**** Task input
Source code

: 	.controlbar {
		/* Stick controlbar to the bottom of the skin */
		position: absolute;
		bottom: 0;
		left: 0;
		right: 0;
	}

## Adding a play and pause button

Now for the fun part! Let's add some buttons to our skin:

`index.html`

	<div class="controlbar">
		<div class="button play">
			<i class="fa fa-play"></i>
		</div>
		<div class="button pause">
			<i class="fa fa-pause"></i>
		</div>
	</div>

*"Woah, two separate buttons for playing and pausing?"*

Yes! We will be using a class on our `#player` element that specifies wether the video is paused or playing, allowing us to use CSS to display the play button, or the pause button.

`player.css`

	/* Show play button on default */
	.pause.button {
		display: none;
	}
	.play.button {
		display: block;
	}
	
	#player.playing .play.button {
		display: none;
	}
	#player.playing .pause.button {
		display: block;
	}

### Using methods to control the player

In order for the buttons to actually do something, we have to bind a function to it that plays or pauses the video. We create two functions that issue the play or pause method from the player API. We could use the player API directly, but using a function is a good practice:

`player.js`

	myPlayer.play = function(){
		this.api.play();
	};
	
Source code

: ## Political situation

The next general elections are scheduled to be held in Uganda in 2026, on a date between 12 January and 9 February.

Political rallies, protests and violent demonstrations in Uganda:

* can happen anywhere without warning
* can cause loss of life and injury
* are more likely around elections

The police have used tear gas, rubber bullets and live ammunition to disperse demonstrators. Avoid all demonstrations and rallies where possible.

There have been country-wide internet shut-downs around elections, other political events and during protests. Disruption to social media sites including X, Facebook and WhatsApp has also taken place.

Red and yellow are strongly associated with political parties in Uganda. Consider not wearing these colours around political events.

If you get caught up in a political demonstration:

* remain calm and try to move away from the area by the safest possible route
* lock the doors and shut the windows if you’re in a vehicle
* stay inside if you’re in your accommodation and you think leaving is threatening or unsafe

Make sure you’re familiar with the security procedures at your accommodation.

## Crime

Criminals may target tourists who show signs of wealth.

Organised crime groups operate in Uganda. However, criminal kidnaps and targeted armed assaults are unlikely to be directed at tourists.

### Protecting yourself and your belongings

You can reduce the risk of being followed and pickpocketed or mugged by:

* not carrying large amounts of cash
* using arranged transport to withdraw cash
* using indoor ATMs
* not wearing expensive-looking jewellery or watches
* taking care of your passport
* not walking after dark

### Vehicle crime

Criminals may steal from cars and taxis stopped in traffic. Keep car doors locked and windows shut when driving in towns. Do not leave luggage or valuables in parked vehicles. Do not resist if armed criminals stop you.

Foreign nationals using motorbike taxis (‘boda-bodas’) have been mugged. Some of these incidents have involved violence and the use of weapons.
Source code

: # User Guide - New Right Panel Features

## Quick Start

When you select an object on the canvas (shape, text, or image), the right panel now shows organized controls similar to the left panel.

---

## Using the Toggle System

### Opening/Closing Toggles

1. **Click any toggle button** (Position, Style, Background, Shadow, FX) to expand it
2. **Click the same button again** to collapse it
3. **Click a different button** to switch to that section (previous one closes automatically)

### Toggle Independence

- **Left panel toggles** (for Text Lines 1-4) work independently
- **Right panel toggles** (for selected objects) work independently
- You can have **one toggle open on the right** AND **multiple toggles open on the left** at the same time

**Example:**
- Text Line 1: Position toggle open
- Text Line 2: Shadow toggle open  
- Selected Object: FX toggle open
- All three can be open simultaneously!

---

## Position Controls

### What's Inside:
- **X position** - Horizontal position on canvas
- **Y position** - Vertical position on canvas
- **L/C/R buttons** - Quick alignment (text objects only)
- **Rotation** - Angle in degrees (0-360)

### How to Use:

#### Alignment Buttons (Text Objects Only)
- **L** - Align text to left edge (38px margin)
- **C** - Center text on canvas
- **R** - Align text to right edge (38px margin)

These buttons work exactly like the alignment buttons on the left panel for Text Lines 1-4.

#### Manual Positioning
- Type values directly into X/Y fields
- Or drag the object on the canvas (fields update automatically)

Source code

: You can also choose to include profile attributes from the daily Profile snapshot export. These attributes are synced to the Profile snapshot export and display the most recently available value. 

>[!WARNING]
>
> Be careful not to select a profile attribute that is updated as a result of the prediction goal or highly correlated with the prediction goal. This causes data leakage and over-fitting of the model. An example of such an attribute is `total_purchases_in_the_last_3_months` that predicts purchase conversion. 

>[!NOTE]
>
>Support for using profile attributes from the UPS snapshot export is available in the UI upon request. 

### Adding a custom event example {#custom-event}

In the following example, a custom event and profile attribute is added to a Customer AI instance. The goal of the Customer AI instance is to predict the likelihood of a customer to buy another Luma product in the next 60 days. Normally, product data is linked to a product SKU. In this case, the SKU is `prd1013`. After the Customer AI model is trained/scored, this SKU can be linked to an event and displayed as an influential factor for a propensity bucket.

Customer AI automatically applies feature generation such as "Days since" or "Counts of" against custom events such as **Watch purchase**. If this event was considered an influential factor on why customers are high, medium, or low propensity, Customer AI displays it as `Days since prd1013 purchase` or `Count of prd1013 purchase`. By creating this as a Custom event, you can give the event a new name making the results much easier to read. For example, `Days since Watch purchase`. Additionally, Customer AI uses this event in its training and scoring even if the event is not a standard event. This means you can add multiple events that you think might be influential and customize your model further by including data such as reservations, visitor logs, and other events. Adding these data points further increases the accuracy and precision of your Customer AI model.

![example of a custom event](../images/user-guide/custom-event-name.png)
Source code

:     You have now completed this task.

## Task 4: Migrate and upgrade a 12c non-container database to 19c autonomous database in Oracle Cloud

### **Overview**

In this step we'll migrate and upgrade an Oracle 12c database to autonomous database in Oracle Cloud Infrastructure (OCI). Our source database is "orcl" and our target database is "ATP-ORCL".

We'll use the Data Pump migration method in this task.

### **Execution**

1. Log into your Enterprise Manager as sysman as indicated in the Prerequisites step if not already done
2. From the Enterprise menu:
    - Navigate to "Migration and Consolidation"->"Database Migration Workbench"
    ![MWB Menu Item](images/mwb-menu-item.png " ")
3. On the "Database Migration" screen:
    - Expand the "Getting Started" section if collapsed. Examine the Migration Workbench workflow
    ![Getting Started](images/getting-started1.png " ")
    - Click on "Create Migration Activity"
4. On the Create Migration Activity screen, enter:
********
_Exercise details_: In the lines from the one containing "a custom event](../images/user-guide/custom-event-name.png)" through the one containing "### **Overview**", substitute "finished" for "completed" and reproduce those lines with nothing else changed.

_Result of the task_:
![example of a custom event](../images/user-guide/custom-event-name.png)
Source code

:     You have now finished this task.

## Task 4: Migrate and upgrade a 12c non-container database to 19c autonomous database in Oracle Cloud

### **Overview**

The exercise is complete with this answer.